After what seemed like several weeks but was only actually a few days, I’ve finished the back of the “Baby Cardigan.” As I’ve mentioned before, I love, love, love the look of seed stitch, but it takes me so long to work. I figure that this pattern would have taken me half as long to make if it were done in stockinette or garter stitch.
To help speed the process along, and in keeping with my goal of trying to expand my repertoire of knitting techniques throughout My Year of Knitting Blissfully, I researched some supposedly faster ways of working seed stitch. I knit in a style I laughingly call “modified-throw Continental” — in other words, I do hold the yarn in my left hand but I don’t use the right-hand needle to “pick” at the yarn, like most Continental knitters do, but instead I kind of “throw” the yarn over the needle, like most English-style knitters do. There’s no wrong way to knit, right? Just ask the divine Annie Modesitt.

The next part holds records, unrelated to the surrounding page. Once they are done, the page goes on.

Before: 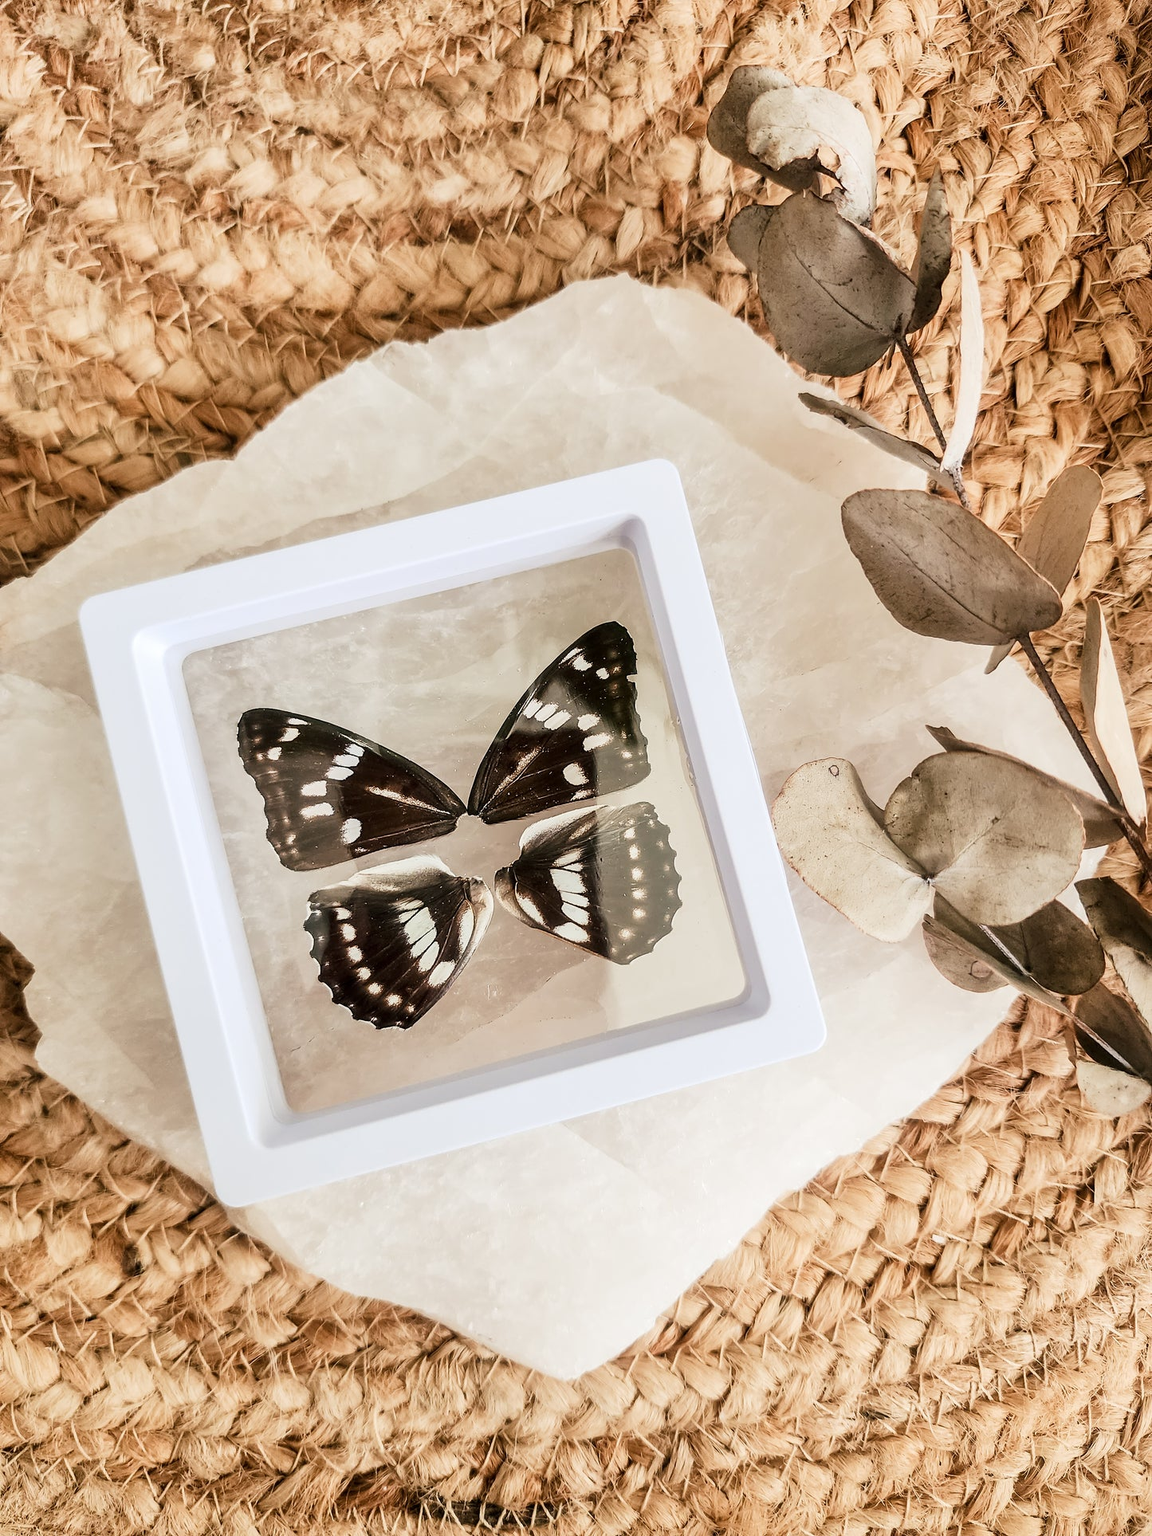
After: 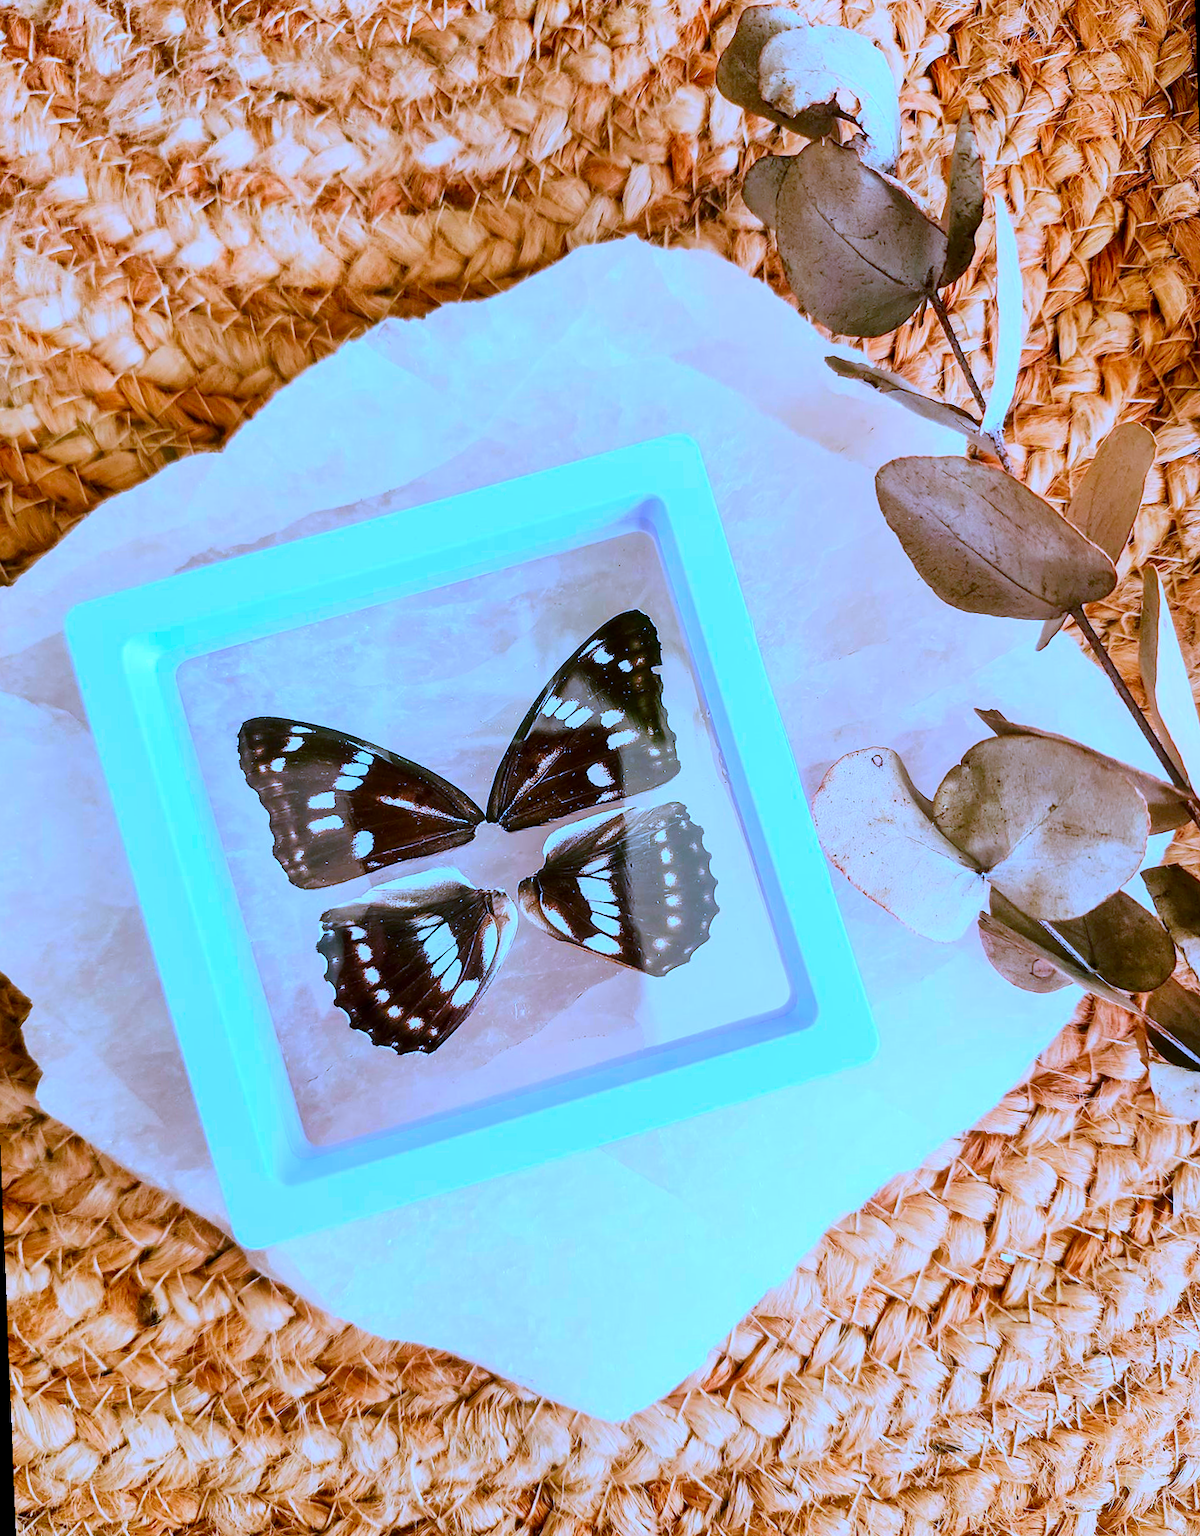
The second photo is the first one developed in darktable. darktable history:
rotate and perspective: rotation -2.12°, lens shift (vertical) 0.009, lens shift (horizontal) -0.008, automatic cropping original format, crop left 0.036, crop right 0.964, crop top 0.05, crop bottom 0.959
color correction: highlights a* 1.59, highlights b* -1.7, saturation 2.48
white balance: red 0.871, blue 1.249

The interwebs were all agog about the “Norwegian purl” which supposedly makes it faster for continental-style knitters to work “K1 P1” stitches like ribs and seed stitch. The advantage of this technique is that the yarn is always held at the back of the needles so there’s no need to move the yarn from the front to the back (and back again) after every stitch.
After viewing several videos and tutorials online, I tried several times to make the “Norwegian purl” work with my style of knitting, but no luck. Maybe it’s because of the way I knit, or maybe I didn’t give it enough of a chance.

There’s no way I will be finished with this project by the end of my allotted week (which ends today). My first missed deadline. Sigh.